Introduction to Martha Collins’ Poetry

Praised by Peter Kappert for her “subtle inter-connections,” by Sandra M. Gilbert for “the fierce purity of her language,” and by Denise Levertov for her poems’ “dense, interwoven texture, as of tapestry,” Martha Collins is one of the most courageous poets writing today. With seven full-length collections of poems to her credit, two chapbooks, and three collections of co-translations of poems by the Vietnamese poet Nguyen Quang Thieu, Collins has written more directly about American cultural problems, particularly race, than any white poet I know. Over and over, she has refused to ignore the (white?) elephant in the room. As Afaa Michael Weaver puts it, “Martha Collins has laid bare the more complex dangers of America’s central trauma.”

In an interview with Cervena Barva Press, Collins explained that “about twenty years ago, when I was visiting Cairo [Illinois] with my father, my father told me he had seen a man hanged there when he was a boy. But it wasn’t until I saw an exhibit of lynching postcards that I learned he had seen a lynching that 10,000 people attended; that he had been five years old when he saw it; and that the primary victim was an African-American man, accused of rape and murder, who had been brutally hanged, shot, and burned.”

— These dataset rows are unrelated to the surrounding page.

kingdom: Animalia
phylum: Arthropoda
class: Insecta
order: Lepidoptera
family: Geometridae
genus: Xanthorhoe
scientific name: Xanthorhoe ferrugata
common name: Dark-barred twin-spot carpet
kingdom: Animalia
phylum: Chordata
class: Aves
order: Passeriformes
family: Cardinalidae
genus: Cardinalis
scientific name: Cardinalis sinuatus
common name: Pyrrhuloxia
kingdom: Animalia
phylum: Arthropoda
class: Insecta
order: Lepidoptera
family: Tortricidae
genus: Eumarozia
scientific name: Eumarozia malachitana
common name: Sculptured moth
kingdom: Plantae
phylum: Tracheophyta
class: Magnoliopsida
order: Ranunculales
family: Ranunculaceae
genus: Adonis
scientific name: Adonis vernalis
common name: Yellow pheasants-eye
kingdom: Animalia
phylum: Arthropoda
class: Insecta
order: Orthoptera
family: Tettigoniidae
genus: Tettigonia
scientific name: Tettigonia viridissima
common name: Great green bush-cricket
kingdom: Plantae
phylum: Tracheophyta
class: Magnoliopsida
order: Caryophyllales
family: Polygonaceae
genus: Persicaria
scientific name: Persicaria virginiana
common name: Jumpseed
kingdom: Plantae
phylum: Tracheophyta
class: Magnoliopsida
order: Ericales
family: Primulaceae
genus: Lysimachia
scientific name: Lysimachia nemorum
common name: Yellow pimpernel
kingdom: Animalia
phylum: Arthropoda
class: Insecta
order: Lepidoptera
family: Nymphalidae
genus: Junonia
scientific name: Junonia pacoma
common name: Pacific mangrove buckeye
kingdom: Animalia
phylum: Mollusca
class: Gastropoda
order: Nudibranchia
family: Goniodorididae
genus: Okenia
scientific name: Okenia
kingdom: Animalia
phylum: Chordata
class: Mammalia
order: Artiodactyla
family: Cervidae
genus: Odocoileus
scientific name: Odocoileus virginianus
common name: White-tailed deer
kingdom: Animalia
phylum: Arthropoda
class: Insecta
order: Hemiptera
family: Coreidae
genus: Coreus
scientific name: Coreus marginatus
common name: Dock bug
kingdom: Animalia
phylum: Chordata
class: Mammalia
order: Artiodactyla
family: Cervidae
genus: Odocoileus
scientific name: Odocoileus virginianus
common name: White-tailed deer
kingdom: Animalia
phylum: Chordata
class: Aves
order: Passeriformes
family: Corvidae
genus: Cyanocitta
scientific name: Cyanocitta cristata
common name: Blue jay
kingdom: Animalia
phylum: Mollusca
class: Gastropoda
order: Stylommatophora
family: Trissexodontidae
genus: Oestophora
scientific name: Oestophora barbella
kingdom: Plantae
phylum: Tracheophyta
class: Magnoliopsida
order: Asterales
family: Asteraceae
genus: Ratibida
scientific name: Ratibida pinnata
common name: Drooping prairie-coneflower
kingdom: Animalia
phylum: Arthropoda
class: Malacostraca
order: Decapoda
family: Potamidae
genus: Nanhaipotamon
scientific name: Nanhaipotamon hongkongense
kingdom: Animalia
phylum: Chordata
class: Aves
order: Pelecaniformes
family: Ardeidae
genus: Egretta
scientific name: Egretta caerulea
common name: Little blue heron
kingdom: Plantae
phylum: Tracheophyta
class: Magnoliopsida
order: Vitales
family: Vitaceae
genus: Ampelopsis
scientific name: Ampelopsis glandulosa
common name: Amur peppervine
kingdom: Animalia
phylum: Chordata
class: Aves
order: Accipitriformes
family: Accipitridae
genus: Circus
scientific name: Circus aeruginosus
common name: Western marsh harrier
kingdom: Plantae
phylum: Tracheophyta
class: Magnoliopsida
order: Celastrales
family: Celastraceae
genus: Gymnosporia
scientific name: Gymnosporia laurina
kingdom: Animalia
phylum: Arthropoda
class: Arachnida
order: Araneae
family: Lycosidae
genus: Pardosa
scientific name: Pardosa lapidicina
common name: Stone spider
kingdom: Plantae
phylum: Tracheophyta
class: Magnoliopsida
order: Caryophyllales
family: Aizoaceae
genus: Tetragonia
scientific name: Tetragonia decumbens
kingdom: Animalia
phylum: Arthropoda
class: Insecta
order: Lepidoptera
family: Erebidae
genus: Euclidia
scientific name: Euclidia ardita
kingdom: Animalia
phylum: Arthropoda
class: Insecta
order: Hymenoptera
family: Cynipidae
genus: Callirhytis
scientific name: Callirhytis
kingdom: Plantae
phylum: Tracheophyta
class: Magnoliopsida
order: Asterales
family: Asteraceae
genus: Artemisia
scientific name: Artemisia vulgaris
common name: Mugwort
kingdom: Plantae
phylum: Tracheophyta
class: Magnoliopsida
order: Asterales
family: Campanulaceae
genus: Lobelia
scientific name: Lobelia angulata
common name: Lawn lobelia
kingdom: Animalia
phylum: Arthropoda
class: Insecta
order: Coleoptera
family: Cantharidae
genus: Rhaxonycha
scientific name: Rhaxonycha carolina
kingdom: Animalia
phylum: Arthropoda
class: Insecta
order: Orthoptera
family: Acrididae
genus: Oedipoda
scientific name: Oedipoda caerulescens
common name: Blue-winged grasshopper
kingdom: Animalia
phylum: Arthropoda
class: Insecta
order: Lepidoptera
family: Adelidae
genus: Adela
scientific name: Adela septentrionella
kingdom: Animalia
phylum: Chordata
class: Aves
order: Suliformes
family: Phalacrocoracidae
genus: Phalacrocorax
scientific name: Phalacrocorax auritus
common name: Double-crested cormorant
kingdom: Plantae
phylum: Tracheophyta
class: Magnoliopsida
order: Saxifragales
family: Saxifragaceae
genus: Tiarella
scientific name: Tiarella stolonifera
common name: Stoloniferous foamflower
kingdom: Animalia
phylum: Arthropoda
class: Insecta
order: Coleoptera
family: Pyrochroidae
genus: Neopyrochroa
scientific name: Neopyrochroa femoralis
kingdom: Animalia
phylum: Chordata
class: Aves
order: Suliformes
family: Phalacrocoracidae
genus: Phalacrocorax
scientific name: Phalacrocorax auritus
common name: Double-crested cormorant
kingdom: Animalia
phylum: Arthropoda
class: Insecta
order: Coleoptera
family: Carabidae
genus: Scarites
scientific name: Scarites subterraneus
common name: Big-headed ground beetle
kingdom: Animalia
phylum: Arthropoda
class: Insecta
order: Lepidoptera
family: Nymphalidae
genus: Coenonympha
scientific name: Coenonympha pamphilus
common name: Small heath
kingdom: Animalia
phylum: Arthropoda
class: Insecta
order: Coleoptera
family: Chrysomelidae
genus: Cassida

Collins’ subsequent research, involving museum and library archives and newspaper accounts, led to the publication of her fifth book, Blue Front, a gripping, provocative, utterly original book that explores, as Collins puts it, “several layers of wondering” about an event her father had only mentioned.

Yet the range of Collins’ poetry sweeps even beyond the enormous questions of race in the United States, as she touches on cultural attitudes, actions, and behaviors along with their repercussions not only nationally but also globally. For instance, in her recent collection White Papers, she brilliantly shows the links between the cruelty of ivory hunting and the polished piano keys played by middle-class women in the American Midwest. The poems here, says Gail Mazur, “insist nothing is unspeakable.”

Praised as a “dazzling poet” by the Writer’s Chronicle, Collins has received numerous awards. Her books Blue Front and White Papers won Ohioana awards; Blue Front received an Anisfield-Wolf Book Award, and was chosen as one of “25 Books to Remember from 2006” by the New York Public Library. She has also received awards from the National Endowment for the Arts, the Bunting Institute and the Ingram Merrill Foundation, as well as three Pushcart Prizes, the Alice Fay Di Castagnola Award, a Lannan residency grant, and the Laurence Goldstein Poetry Prize.

Collins founded the Creative Writing Program at UMass-Boston, and for ten years was Pauline Delaney Professor of Creative Writing at Oberlin College. She is currently editor-at-large for FIELD magazine and one of the editors of the Oberlin College Press. Her poems – risky, innovative, and startling – can’t help but work their way beneath our pink or brown, light or dark flesh, into all our white bones, the dark of their marrow.